(Text provided begins)

Method	Endpoint	Description
GET	`/search`	Search indexed content
GET	`/search/random`	Get random word (I'm Feeling Lucky)
GET	`/index/stats`	Get index statistics

Search Query Parameters

Parameter	Type	Default	Description
`query`	string	Required	Search query
`pageLimit`	int	10	Results per page (1-100)
`pageOffset`	int	0	Results to skip
`sortBy`	string	relevance	Sort: `relevance`, `frequency`, `depth`

🧪 Testing

Run Unit Tests

# HTML Parser tests (21 tests)
python -m unittest utils.__test__.test_html_parser -v

# Crawler Job tests (20+ tests)
python -m unittest utils.__test__.test_crawler_job -v

# Run all tests
python -m unittest discover -s utils/__test__ -v

Test Coverage

Module	Tests	Coverage
`html_parser.py`	21	90%+
`crawler_job.py`	20+	85%+

Manual Testing Checklist

🎯 Technical Highlights

1. Event-Based Thread Control

class CrawlerJob(threading.Thread):
    def __init__(self):
        self._pause_event = threading.Event()  # .set() = running
        self._stop_event = threading.Event()   # .set() = stop

    def run(self):
        while not self._stop_event.is_set():
            self._pause_event.wait()  # BLOCKS if paused
            # ... crawl logic ...

Why This Works:

_pause_event.wait(): Blocks thread until event is set (running state)
pause(): Clears event → thread blocks on next iteration
resume(): Sets event → thread unblocks and continues
No busy-waiting, no polling, no CPU waste

2. Per-Letter Index Locking

# Class-level lock dictionary
_index_locks: Dict[str, threading.Lock] = {}

@classmethod
def _get_index_lock(cls, letter: str) -> threading.Lock:
    with cls._index_locks_lock:
        if letter not in cls._index_locks:
            cls._index_locks[letter] = threading.Lock()
        return cls._index_locks[letter]

def _index_words(self, url: str, word_counts: Counter, depth: int):
    for word, freq in word_counts.items():
        letter = word[0].lower()
        lock = self._get_index_lock(letter)

(Text provided ends)

◆ **Exercise tasks**:
(1) Please write out the passage of the crawler documentation that opens with the words containing "1. Event-Based Thread" and closes with "crawl logic ...".
(2) Name every search query parameter listed in the crawler documentation.

(Provided data begins)

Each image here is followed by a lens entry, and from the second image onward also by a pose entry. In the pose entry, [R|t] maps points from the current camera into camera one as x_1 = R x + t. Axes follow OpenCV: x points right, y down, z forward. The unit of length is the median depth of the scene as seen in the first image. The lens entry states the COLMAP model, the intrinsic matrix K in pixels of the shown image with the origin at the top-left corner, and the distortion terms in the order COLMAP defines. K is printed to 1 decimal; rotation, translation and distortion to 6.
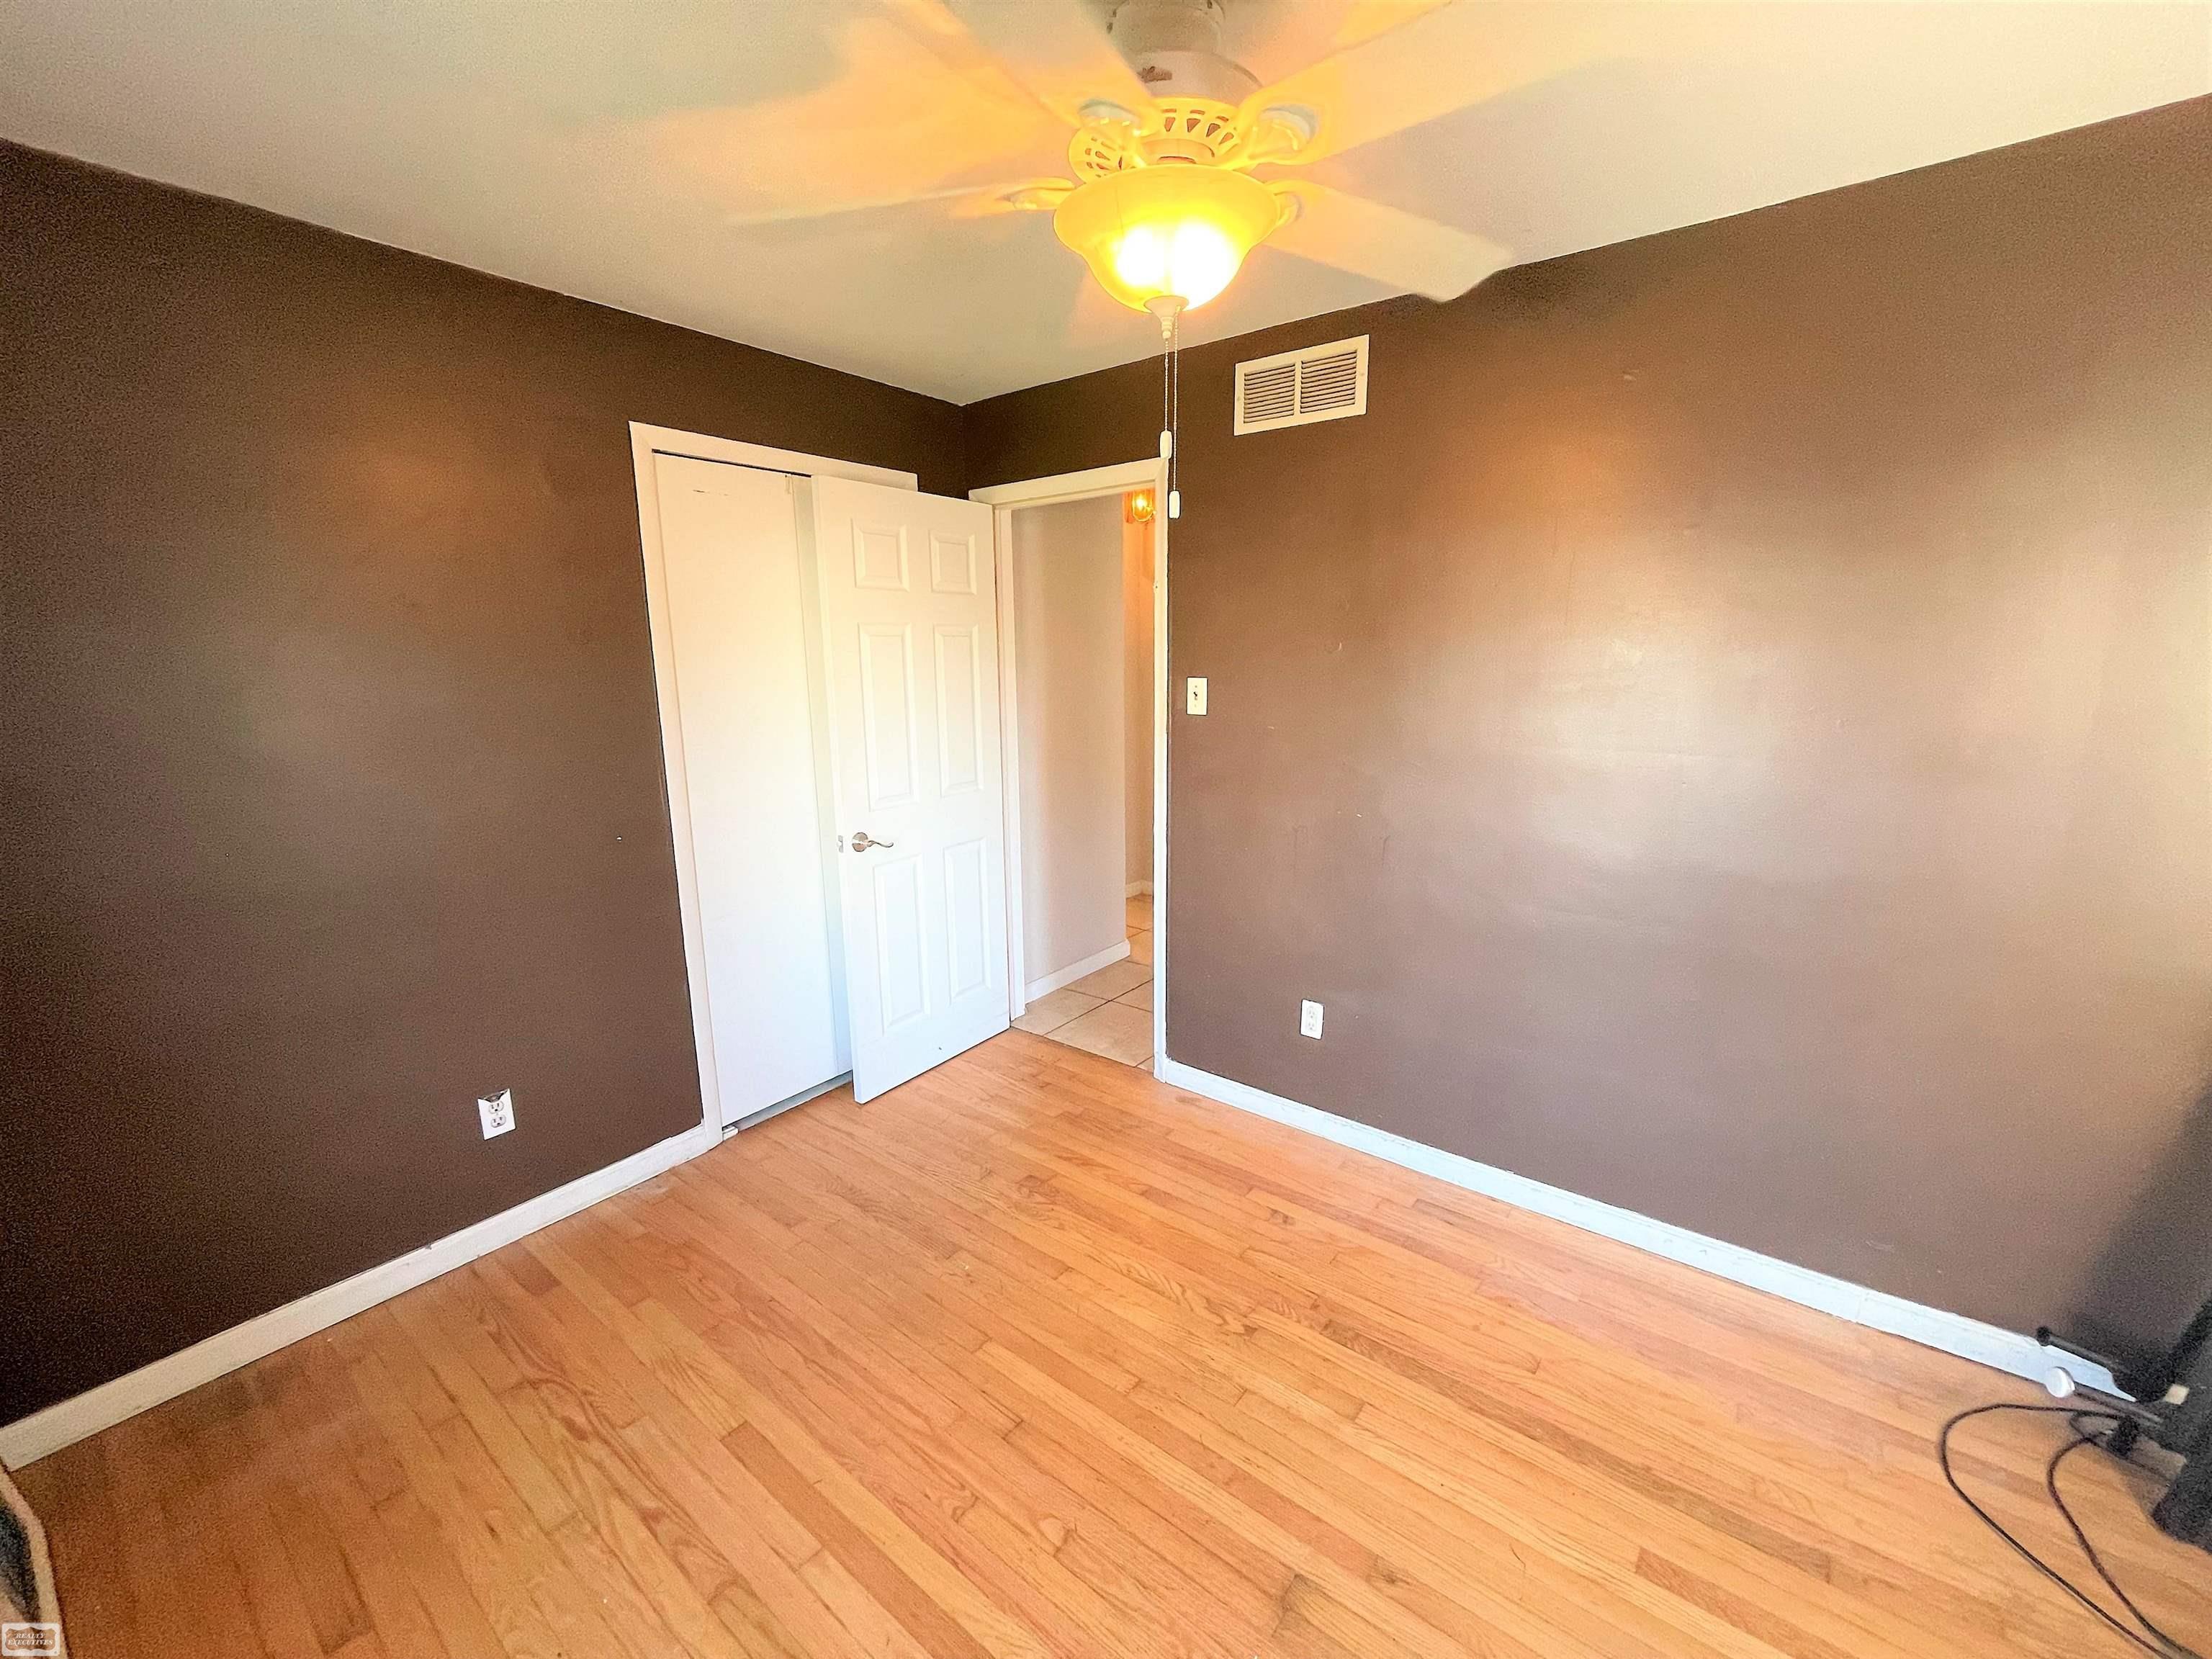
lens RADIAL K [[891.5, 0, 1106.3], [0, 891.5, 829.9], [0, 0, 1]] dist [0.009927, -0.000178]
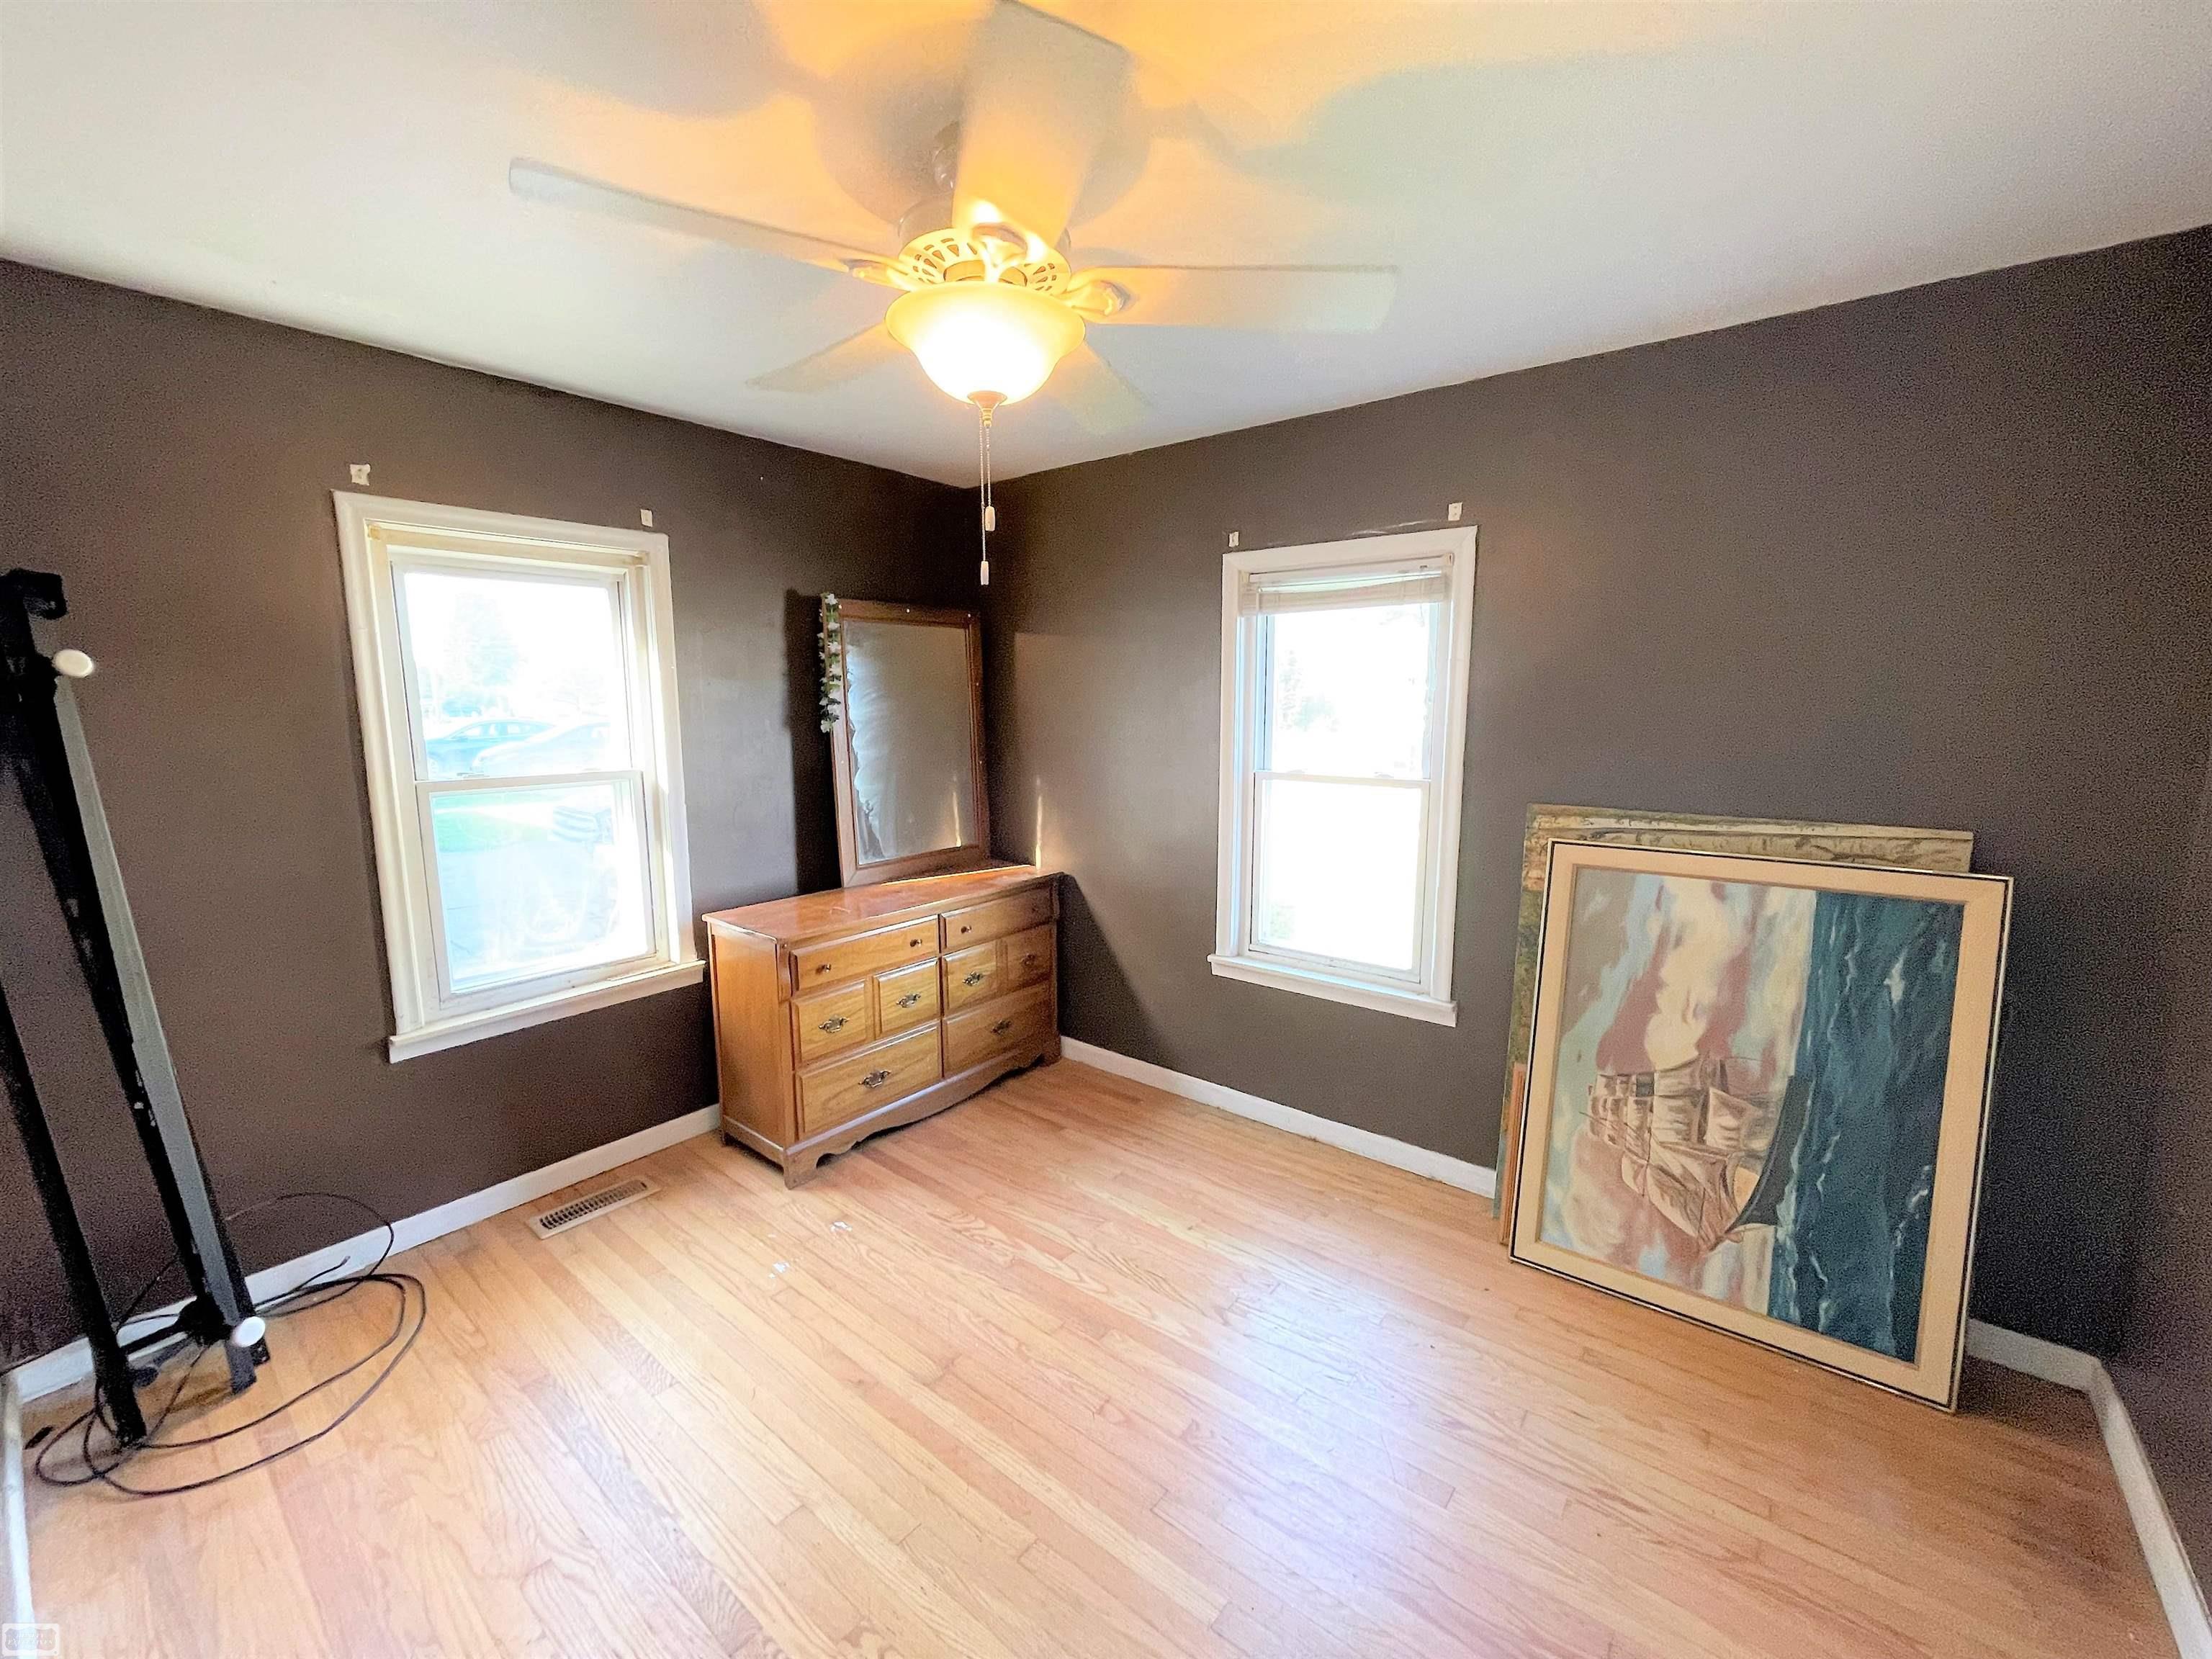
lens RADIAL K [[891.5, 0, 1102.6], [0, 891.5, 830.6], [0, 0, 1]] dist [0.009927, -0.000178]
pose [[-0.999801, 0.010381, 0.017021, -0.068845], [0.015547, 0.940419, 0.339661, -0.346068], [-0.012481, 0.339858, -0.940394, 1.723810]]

(Provided data ends)

◆ **Answers by item**:
(1)
1. Event-Based Thread Control

class CrawlerJob(threading.Thread):
    def __init__(self):
        self._pause_event = threading.Event()  # .set() = running
        self._stop_event = threading.Event()   # .set() = stop

    def run(self):
        while not self._stop_event.is_set():
            self._pause_event.wait()  # BLOCKS if paused
            # ... crawl logic ...

(2) query, pageLimit, pageOffset, sortBy